Virtual reality gaming helps patients with visual vertigo

Sheffield Teaching Hospital NHS FT has installed a state-of-the-art virtual reality computer gaming suite at the Royal Hallamshire Hospital to help patents with visual vertigo.

The use of the technology has already led to a dramatic improvement in recovery times for patients suffering with the condition, with those using the digital landscape and headsets during rehabilitative therapy regaining control of their symptoms within six to eight weeks of starting therapy. This compares to six months using traditional rehabilitative therapy.

Around 30% of people with balance problems suffer with visual vertigo, a chronic and complex form of dizziness, which leads to social isolation and depression and puts sufferers at increased risk of falling.

Standard treatment is undertaken through the use of controlled sessions where patients are asked to undertake a range of gaze adaptation therapy activities for 15 to 20 minutes. Typically this involves patients being asked to throw a ball, track the movement of their fingers, sway their head from side to side either at slow or fast pace, or look at visually stimulating patterns like wallpaper.

However, by using a virtual reality system patients are able to fully immerse themselves in realistic 3D settings during their therapy. This enables them to experience the same physical and psychological movements and reactions they would in real life. During the augmented reality therapy, patients are able to experience the movements, sounds and sensations of a sequence of different visual stimuli that they would normally find troublesome, such as going up a lift in a skyscraper, swaying scenery or flying.

Professor Jaydip Ray, Clinical Director and Consultant Ear, Nose and Throat Surgeon at Sheffield’s Royal Hallamshire Hospital, said: “Visual vertigo is a complex, yet poorly understood condition that can have a profound effect on people’s lives, with many finding it impossible to do job roles in the fire or police service that require you to cope with visual challenges.

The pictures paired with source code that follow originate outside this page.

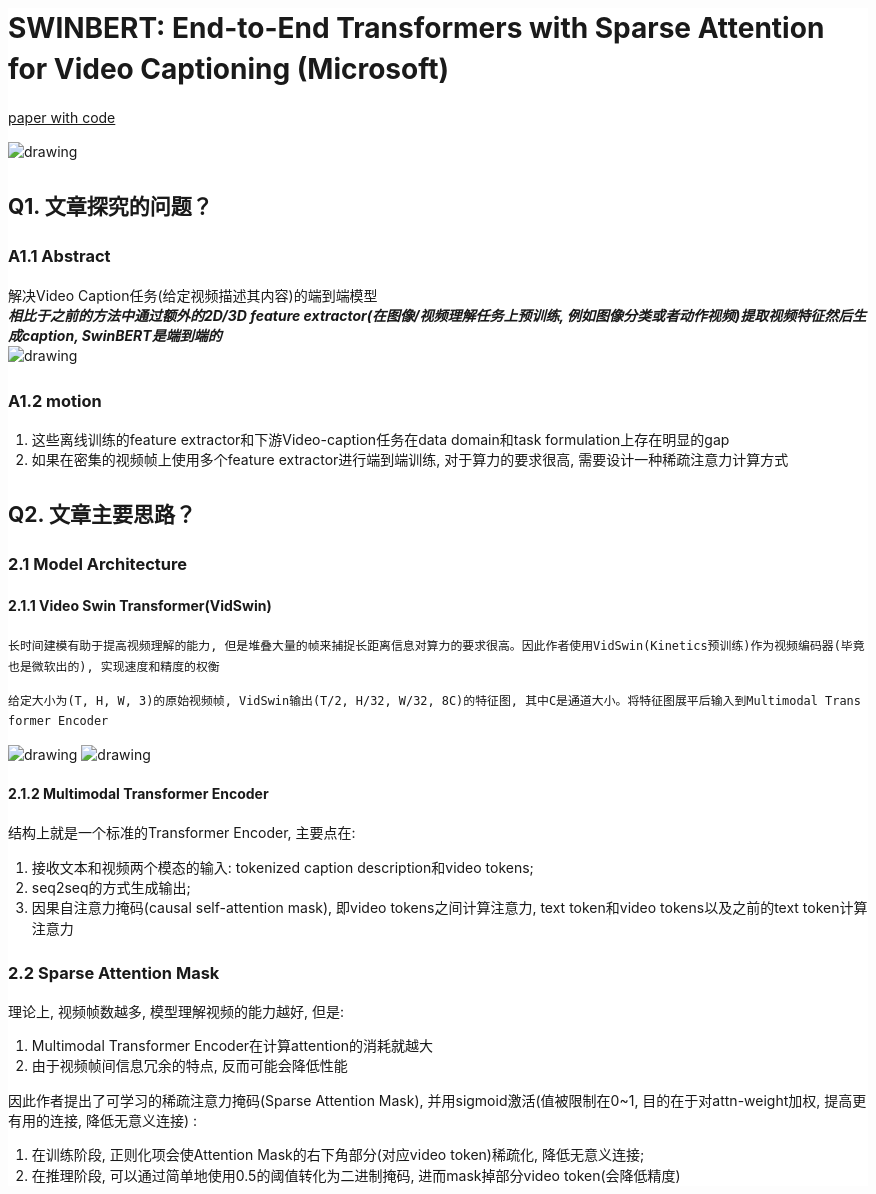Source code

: # SWINBERT: End-to-End Transformers with Sparse Attention for Video Captioning (Microsoft)
[paper with code](https://paperswithcode.com/paper/swinbert-end-to-end-transformers-with-sparse)  

<img src="./Overview.jpg" alt="drawing" width="750"/> 

## Q1. 文章探究的问题？
### A1.1 Abstract
解决Video Caption任务(给定视频描述其内容)的端到端模型  
***相比于之前的方法中通过额外的2D/3D feature extractor(在图像/视频理解任务上预训练, 例如图像分类或者动作视频)提取视频特征然后生成caption, SwinBERT是端到端的***  
<img src="./Comparison%20between%20previous%20works%20and%20SWINBERT.jpg" alt="drawing" width="350"/>

### A1.2 motion
1. 这些离线训练的feature extractor和下游Video-caption任务在data domain和task formulation上存在明显的gap
2. 如果在密集的视频帧上使用多个feature extractor进行端到端训练, 对于算力的要求很高, 需要设计一种稀疏注意力计算方式

## Q2. 文章主要思路？
### 2.1 Model Architecture
#### 2.1.1 Video Swin Transformer(VidSwin)
```
长时间建模有助于提高视频理解的能力, 但是堆叠大量的帧来捕捉长距离信息对算力的要求很高。因此作者使用VidSwin(Kinetics预训练)作为视频编码器(毕竟也是微软出的), 实现速度和精度的权衡
```
```
给定大小为(T, H, W, 3)的原始视频帧, VidSwin输出(T/2, H/32, W/32, 8C)的特征图, 其中C是通道大小。将特征图展平后输入到Multimodal Transformer Encoder
```

<img src="./3D%20shifted%20window%20of%20VideoSwin.jpg" alt="drawing" height="250"/> <img src="./architecture%20of%20Video%20Swin.jpg" alt="drawing" height="250"/>   

#### 2.1.2 Multimodal Transformer Encoder
结构上就是一个标准的Transformer Encoder, 主要点在:
1. 接收文本和视频两个模态的输入: tokenized caption description和video tokens;
2. seq2seq的方式生成输出;
3. 因果自注意力掩码(causal self-attention mask), 即video tokens之间计算注意力, text token和video tokens以及之前的text token计算注意力

### 2.2 Sparse Attention Mask
理论上, 视频帧数越多, 模型理解视频的能力越好, 但是:  
  1. Multimodal Transformer Encoder在计算attention的消耗就越大  
  2. 由于视频帧间信息冗余的特点, 反而可能会降低性能  

因此作者提出了可学习的稀疏注意力掩码(Sparse Attention Mask), 并用sigmoid激活(值被限制在0~1, 目的在于对attn-weight加权, 提高更有用的连接, 降低无意义连接) :
  1. 在训练阶段, 正则化项会使Attention Mask的右下角部分(对应video token)稀疏化, 降低无意义连接;
  2. 在推理阶段, 可以通过简单地使用0.5的阈值转化为二进制掩码, 进而mask掉部分video token(会降低精度)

“Our specialist regional neurotology clinic has already pioneered the use of augmented reality video game consoles with balance boards to help patients, so using hi-end virtual reality gaming systems for rehabilitative therapy for patients with visual vertigo is a natural progression for us. Although a small number of patients have been unable to tolerate the system, for those who can we have seen significant improvements in recovery times. These can be hugely transforming and can be key in preventing a deepening sense of depression and isolation, and most patients who have accessed the system are now being symptom-free.”